External stores are provided in the form of two 150-gallon or two 300-gallon external fuel tanks. If tanks are not fitted, the covers for the stub pylons are included (a nice touch!). There are also two styles of main wheels: covered or exposed wheel hubs. Also, while the rudders and ailerons are separate parts, they are designed to go straight-in via mounting tabs. An even slightly enterprising scale modeler can modify them and make those control surfaces positionable.
The clear parts are absolutely beautiful. Their optical quality is flawless, and I would be almost afraid to dip them in future or polish them any further. There is also an extended fairing around the windscreen to make painting and masking easier. And speaking of masking, the kit-supplied masking set is there to assist that task.
The decals were printed in-house by Tamiya and they appear to be technically flawless. The markings options are fairly similar in overall look and paint scheme, but the option for “Miss Virginia” is historically quite notable.

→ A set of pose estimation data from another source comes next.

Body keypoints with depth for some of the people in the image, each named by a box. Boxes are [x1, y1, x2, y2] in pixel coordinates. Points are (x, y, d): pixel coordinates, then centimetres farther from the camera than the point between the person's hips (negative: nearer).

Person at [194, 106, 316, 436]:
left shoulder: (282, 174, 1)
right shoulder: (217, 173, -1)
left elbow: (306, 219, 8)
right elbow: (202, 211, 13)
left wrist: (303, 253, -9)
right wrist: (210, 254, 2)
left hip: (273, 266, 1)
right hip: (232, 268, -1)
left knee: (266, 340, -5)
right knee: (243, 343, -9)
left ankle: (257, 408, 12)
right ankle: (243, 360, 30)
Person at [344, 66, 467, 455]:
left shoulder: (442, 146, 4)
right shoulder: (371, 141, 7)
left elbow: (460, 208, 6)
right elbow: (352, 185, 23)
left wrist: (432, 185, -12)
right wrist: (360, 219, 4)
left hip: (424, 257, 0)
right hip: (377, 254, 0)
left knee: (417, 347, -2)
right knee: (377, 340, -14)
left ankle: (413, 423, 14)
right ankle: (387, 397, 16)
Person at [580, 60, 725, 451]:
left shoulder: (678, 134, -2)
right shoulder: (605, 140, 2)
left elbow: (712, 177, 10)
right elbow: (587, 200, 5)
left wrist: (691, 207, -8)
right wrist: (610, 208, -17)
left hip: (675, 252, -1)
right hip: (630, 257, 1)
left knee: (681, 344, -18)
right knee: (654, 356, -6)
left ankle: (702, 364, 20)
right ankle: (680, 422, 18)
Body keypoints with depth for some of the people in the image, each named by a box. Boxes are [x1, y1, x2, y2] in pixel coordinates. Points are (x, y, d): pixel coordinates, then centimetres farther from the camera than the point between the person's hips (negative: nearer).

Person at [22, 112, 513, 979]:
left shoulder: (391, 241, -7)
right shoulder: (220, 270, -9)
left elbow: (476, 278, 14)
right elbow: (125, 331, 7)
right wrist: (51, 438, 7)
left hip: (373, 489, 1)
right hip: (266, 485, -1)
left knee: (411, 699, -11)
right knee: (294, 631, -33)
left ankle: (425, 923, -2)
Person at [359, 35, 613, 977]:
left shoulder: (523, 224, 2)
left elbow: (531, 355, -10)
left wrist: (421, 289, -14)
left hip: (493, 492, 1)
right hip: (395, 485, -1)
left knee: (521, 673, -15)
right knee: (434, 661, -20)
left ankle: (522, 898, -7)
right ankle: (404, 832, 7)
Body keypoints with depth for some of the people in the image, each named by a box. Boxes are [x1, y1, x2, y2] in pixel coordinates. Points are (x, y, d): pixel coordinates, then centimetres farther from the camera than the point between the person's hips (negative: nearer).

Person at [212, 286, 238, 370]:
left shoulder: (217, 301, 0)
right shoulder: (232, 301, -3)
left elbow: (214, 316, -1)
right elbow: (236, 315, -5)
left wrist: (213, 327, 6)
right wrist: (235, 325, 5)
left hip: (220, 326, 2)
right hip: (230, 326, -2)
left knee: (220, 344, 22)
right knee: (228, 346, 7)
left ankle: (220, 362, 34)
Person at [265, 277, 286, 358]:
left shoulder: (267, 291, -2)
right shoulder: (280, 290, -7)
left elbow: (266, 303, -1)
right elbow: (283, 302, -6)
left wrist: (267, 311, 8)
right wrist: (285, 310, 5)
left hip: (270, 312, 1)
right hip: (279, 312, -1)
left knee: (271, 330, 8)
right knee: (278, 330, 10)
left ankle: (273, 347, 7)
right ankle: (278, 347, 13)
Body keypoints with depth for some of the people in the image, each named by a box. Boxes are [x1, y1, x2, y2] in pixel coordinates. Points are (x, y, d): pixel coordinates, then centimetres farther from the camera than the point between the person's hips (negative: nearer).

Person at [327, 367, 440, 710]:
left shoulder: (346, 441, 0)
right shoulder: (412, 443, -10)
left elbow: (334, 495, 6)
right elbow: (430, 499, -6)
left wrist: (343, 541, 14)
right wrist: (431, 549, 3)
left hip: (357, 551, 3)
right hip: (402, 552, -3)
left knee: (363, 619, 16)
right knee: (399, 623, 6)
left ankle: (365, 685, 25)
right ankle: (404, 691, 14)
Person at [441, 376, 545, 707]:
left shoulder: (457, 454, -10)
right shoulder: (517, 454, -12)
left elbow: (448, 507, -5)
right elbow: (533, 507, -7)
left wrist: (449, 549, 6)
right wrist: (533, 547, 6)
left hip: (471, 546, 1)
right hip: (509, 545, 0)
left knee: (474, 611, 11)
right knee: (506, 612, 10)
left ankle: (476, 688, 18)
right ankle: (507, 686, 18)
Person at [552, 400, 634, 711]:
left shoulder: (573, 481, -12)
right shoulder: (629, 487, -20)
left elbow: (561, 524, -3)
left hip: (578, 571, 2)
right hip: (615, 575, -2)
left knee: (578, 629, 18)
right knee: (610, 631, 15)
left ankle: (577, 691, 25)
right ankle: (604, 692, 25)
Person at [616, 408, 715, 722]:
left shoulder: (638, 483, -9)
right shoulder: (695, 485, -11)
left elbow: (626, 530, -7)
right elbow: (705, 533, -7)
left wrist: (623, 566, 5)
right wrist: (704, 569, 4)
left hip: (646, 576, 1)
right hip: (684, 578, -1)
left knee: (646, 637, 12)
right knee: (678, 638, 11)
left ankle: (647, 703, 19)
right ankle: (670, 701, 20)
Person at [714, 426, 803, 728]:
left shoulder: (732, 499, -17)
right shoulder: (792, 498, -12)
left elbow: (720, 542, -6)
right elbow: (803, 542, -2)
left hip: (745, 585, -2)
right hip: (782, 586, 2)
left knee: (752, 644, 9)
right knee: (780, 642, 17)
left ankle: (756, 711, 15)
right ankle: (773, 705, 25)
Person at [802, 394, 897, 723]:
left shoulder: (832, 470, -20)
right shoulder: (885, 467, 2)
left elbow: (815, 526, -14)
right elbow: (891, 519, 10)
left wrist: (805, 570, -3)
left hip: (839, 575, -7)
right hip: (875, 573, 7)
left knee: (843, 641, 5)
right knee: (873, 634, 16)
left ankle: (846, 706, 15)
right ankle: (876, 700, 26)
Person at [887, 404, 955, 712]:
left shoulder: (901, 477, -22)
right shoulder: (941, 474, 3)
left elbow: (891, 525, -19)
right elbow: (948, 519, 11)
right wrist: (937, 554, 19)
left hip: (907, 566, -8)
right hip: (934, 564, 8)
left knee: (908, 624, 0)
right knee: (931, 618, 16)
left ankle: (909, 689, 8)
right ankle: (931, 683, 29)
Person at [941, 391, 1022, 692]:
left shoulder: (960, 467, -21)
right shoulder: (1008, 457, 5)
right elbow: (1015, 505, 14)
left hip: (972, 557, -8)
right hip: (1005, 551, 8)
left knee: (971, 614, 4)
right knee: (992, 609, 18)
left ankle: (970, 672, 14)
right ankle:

Weaknesses: There are very few potential shortcomings, and some of which boil down to my own personal preferences. For example, I wish there was something on those instrument panel parts for the detail painter, rather than simple raised instrument dial bezels. Optional dropped landing flaps would have been a nice touch, too. I’m also not a huge fan of decal seatbelts or the tail boom’s radiator grills as being represented by decals. Both work better as photoetched parts for most builders. While the pilot figure is very well made, he is also fairly undynamic, sitting there with hands on his legs and looking blankly ahead in what I can only call a “meditative gaze.” Finally, do keep your eyes out for ejection pin markings. There are not all that many in this kit, but there are some shallow pin markings on the inside surfaces of the main gear well walls. They will be hard to see in the completed model, but they will be there, nonetheless. Though do please note: while your reviewer might ponder these points, they really do not detract from how thoroughly excellent this kit is. I’m rather in love with this thing.